Evaluation of Cross-presentation in Bone Marrow-derived Dendritic Cells in vitro and Splenic Dendritic Cells ex vivo Using Antigen-coated Beads

Abstract

Antigen presentation by MHC class I molecules, also referred to as cross-presentation, elicits cytotoxic immune responses. In particular, dendritic cells (DC) are the most proficient cross-presenting cells, since they have developed unique means to control phagocytic and degradative pathways. This protocol allows the evaluation of antigen cross-presentation both in vitro (by using bone marrow-derived DC) and ex vivo (by purifying CD8⁺ DC from spleen after incorporation of particulate antigen) using ovalbumin (OVA)-coupled particles. Cross-presentation efficiency is measured by three different readouts: the B3Z hybridoma T cell line (Karttunen et al., 1992) and stimulation of antigen-specific CD8⁺ T cells (OT-I) (Kurts et al., 1996), either analyzing OT-I activation by CD69 expression or OT-I proliferation after labeling them with carboxyfluorescein succinimidyl ester (CFSE). By using this approach, we could show recently that DCs are able to increase cross-presentation efficiency transiently upon engagement of TLR4 (Alloatti et al., 2015).

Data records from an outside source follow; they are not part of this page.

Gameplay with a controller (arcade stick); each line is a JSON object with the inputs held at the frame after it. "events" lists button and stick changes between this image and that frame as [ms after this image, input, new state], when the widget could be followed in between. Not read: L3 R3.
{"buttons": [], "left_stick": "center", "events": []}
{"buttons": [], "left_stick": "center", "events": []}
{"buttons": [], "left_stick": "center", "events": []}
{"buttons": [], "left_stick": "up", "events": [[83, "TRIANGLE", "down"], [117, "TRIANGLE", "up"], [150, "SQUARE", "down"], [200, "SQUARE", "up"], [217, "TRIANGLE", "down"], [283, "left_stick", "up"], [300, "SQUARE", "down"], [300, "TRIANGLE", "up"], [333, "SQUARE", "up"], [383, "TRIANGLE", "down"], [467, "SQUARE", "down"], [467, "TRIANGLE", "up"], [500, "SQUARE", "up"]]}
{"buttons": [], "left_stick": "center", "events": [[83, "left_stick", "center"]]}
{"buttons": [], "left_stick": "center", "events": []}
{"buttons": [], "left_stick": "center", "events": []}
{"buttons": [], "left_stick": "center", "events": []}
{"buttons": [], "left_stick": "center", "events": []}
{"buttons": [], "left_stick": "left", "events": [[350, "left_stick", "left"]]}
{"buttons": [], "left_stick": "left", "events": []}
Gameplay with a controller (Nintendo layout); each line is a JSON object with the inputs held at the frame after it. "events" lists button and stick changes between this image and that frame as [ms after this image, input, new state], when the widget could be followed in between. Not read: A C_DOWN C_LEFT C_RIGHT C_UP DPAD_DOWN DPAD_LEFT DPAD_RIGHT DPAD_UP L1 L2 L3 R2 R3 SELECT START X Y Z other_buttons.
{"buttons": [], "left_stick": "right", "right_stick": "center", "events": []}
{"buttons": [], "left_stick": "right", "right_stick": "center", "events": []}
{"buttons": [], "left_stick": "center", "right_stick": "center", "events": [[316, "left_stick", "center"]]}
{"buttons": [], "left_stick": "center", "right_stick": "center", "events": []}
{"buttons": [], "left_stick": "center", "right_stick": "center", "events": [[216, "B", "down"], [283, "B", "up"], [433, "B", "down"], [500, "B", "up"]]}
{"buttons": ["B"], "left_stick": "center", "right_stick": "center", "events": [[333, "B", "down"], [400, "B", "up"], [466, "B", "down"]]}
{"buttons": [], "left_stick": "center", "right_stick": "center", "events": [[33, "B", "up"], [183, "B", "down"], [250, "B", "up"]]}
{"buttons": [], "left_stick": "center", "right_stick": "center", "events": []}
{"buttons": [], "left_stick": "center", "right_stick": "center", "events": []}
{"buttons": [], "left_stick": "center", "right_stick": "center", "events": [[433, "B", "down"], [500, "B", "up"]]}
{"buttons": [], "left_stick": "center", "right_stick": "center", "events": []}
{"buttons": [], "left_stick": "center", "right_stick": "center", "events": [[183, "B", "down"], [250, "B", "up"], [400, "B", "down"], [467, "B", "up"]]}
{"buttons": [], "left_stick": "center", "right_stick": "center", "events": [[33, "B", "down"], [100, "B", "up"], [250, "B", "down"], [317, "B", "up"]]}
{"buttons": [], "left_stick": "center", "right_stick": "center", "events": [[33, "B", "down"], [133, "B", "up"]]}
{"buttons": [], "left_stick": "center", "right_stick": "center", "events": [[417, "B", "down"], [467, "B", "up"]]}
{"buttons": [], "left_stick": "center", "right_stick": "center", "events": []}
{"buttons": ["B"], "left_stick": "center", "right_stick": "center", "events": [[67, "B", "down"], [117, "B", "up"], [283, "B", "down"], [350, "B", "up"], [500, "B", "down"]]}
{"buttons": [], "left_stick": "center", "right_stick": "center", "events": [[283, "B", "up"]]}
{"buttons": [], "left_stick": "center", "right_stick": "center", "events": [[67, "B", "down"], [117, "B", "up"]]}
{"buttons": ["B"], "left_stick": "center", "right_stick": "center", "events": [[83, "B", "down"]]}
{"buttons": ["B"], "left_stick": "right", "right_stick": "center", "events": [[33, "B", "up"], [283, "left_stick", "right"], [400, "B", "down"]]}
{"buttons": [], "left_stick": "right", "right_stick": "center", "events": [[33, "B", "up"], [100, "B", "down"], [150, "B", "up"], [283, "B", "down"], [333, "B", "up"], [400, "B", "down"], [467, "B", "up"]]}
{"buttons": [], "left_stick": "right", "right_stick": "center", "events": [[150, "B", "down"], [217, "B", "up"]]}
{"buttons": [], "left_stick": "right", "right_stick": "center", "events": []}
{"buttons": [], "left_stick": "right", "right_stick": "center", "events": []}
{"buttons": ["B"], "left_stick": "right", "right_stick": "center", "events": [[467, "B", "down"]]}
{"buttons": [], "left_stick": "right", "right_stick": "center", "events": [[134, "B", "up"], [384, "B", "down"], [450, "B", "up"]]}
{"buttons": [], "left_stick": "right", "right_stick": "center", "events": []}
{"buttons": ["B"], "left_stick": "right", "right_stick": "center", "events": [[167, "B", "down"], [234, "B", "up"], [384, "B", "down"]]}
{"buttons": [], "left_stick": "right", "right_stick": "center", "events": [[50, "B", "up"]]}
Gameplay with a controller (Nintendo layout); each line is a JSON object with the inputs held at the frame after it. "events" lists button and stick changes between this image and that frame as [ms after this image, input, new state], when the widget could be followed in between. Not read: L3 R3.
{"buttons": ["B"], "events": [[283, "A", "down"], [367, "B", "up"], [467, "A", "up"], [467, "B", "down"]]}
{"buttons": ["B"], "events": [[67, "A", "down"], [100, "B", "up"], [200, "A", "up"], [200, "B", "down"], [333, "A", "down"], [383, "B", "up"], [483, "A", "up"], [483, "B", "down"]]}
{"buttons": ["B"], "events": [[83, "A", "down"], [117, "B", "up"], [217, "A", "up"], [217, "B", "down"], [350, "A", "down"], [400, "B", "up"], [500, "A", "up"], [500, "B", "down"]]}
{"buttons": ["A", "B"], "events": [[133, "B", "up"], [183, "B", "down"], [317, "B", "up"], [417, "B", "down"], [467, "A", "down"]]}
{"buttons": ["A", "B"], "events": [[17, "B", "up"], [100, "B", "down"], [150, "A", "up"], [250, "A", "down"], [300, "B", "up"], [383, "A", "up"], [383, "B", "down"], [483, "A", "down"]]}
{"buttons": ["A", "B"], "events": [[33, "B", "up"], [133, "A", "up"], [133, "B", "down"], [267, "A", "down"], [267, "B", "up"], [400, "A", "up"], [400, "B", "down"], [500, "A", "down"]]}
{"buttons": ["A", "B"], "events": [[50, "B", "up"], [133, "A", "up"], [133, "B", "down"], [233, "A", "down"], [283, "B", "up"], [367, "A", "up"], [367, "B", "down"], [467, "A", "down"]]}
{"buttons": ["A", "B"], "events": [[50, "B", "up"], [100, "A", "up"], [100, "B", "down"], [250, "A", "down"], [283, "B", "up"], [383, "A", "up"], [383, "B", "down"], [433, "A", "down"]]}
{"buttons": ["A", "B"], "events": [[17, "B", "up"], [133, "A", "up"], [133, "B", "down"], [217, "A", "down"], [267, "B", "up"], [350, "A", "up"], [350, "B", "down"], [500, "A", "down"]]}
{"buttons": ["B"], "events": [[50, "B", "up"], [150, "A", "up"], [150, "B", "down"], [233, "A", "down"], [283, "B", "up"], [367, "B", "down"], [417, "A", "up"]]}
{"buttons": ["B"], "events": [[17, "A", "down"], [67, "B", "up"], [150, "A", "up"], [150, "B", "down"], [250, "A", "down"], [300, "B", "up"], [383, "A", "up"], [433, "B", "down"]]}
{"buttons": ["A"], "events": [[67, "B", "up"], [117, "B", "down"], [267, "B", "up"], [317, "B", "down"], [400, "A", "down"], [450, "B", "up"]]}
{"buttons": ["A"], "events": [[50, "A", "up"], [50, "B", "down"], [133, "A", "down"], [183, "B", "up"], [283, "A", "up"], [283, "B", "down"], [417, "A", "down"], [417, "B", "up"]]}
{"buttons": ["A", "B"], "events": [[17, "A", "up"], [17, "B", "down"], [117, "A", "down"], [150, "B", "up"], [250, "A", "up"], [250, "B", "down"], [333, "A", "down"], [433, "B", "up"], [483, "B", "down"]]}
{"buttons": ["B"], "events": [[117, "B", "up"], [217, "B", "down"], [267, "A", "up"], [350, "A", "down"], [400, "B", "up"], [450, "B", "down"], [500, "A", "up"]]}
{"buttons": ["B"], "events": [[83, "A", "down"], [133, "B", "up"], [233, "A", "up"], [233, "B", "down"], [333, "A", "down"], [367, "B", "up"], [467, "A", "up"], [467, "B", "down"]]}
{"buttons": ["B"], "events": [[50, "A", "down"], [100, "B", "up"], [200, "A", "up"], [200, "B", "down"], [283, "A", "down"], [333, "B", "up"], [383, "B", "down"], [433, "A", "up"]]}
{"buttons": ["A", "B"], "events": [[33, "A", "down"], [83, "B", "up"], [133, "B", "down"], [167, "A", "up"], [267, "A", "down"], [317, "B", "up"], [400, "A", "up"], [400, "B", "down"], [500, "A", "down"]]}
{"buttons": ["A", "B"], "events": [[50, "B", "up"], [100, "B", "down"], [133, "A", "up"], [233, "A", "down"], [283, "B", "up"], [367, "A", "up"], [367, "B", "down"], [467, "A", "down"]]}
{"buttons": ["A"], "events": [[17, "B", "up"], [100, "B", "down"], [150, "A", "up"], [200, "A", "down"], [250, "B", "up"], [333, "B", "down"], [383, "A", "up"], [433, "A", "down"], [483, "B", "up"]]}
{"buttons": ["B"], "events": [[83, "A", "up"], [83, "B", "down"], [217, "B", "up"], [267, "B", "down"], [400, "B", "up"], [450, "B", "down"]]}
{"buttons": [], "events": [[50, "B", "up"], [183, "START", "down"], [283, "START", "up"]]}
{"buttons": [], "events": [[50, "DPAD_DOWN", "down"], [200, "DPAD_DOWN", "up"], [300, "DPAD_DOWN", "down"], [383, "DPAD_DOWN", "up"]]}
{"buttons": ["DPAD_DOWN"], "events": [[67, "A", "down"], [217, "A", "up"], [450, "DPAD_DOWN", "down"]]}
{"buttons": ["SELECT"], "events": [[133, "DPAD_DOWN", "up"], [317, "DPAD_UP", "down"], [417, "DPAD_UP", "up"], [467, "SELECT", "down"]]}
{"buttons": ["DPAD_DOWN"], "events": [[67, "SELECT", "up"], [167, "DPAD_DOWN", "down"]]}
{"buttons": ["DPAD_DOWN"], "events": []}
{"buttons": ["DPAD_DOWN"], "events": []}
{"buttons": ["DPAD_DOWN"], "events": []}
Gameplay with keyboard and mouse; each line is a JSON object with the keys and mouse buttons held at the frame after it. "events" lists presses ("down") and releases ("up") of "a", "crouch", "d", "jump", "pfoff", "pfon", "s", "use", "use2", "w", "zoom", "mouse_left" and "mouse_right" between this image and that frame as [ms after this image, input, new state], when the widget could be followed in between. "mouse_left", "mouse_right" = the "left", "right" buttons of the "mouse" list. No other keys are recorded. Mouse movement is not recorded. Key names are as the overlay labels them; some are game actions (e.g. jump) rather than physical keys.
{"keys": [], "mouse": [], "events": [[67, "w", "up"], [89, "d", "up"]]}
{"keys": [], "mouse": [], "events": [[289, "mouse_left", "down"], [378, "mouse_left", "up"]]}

Figure 1. Scheme of an average 96-well plate loaded with BMDCs.

Plate 100,000 BMDCs/well in 50 μl of BMDC culture medium for B3Z readout, or 10,000 cells/well in 50 μl of BMDC culture medium for OT-I readouts. Add the antigen to the right concentration in 50 μl of BMDC culture medium for a final volume of 100 μl. In the scheme, sOVA and SIINFEKL peptide are also analyzed (see Notes 2 and 3). In the scheme, a minimum setup is shown: two different BMDC samples are analyzed, which are plated in duplicates. Additional replicates are suggested to increase robustness of the obtained data.

Figure 2. Gating strategy for cross-presentation analysis.

a. Activation of OT-I T cells by measuring CD69 expression at the cell surface. BMDC were incubated 5 h with bbOVA (upper panel) and sOVA (see Note 2) (lower panel), fixed and co-cultured with OT-I T cells. After 16 h, CD69 expression was measured. b. Proliferation of OT-I T cells. BMDC were incubated for 1 h in the presence of bbOVA (upper panel) and sOVA (lower panel) and co-cultured for 72 h with CFSE-labeled OT-I T cells. Proliferation was addressed by measuring loss of CFSE staining by flow cytometry and by calculating the proliferation index (right panel).

Figure 3. Workflow of the antigen cross-presentation approach in vivo

Figure 4. Gating strategy to sort CD8⁺ DC from spleen.

Total splenic cells were gated in order to exclude B, T and dead cells. Subsequently, gates were performed on CD11c⁺ and CD8⁺ cells. CD11c⁺ CD8⁺ cells that have phagocytosed at least one bead were sorted and co-cultured with OT-I T cells.